The Central News Agency reported that, at the end of last year, China announced that it would carry out a “Peer to Peer Lending” platform regulation starting in June of 2018 (P2P occurs when online services match lenders with borrowers). From July 2 to 16, 131 of the P2P platforms were shut down leaving investors unable to withdraw cash while the owners went missing. The South China Morning Post reported that, in Shenzhen City alone, 22 P2P platforms were closed. One example is Heshidai (合時代), which has been running for 5 years since 2013 with accumulated financing activity of over 18 billion yuan (US$2.68 billion) and over 100,000 investors.

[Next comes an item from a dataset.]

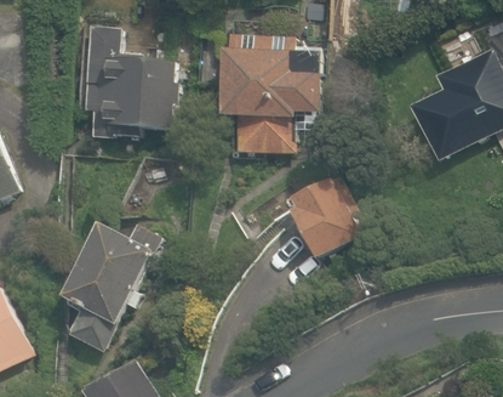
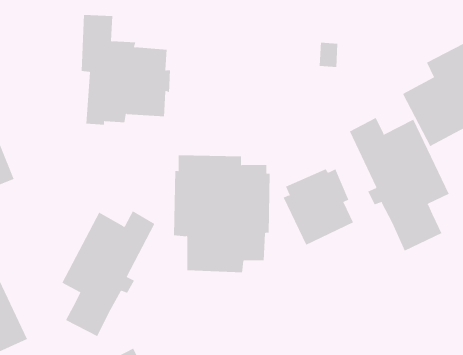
building: [223,35,321,154] -> [173,155,271,273]
building: none -> [349,117,449,251]

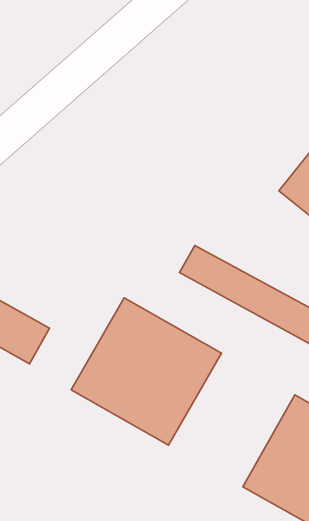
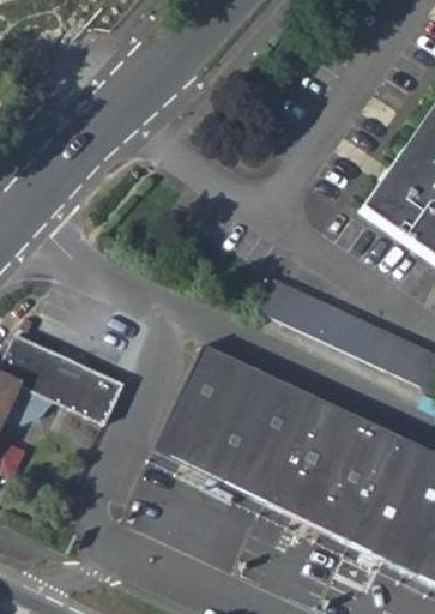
building: none -> [265,397,399,542]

According to Sina, in China, P2P grew 200 percent from 2013 to 2017 because proper channels are lacking for Chinese citizens and small businesses to get loans from the bank. In 2014, only 9.6 percent of Chinese residents were able to get personal loans. At the same time, although small businesses contribute toward 60 percent of GDP and supply 80 percent of job opportunities, only 25 percent of them were able to get business loans. However, regulations for P2P lending are lacking. One of the scandals that turned into a Ponzi scheme was Ezubao lending. It was set up in 2014 and involved a $7.3 billion fund and 900,000 victims. It was shut down in February 2016 and 21 people were arrested.
It is expected that the regulatory activity will continue for a period of time and more P2P platforms will be impacted.